Olivier Hodasava est un voyageur virtuel. Il arpente quotidiennement les artères du monde de Google Street View. Pour Unidivers, l’arpenteur – qui se fait un peu géomètre – avance à la façon d’un fildefériste sur une ligne (presque) imaginaire : le 48e parallèle Nord. La latitude sur laquelle est située la ville de Rennes. Aujourd’hui découvrons Priest river, Idaho, Etats-Unis.
Voyager, c’est bien utile, ça fait travailler l’imagination. Tout le reste n’est que déceptions et fatigues. Notre voyage à nous est entièrement imaginaire. Voilà sa force. Il va de la vie à la mort. Hommes, bêtes, villes et choses, tout est imaginé. C’est un roman, rien qu’une histoire fictive. Littré le dit, qui ne se trompe jamais.
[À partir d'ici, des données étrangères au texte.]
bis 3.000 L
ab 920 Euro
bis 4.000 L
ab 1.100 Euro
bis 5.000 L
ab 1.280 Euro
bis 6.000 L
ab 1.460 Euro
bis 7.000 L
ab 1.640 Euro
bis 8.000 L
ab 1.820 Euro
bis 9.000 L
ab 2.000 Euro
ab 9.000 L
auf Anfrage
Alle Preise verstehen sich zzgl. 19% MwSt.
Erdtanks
Et puis d’abord tout le monde peut en faire autant. Il suffit de fermer les yeux. C’est de l’autre côté de la vie. (Céline, Voyage au bout de la nuit)
Il est difficile de ne pas s’arrêter quand, voyageant, on tombe sur un patelin qui s’appelle Priest River, Idaho – un jour, du reste, entreprendrai-je un tour des villes aux noms fascinants : Nameless, Corpus Christi… Enfin bref. En attendant, c’est bien à Priest River que je viens de passer la journée (Priest River, Idaho, une trentaine de rues au carré, 1500 habitants à tout casser).
Je me suis nourri du peu que j’ai vu : des rondins fraîchement coupés et couverts d’une bâche bleue, une piscine gonflable jaune fluo à l’eau passablement saumâtre, un chemin de bois, parallèle ou presque à une allée de béton et sans doute dessiné par un enfant (à cinq, six ans, je crois me souvenir que j’en dressais de similiaires).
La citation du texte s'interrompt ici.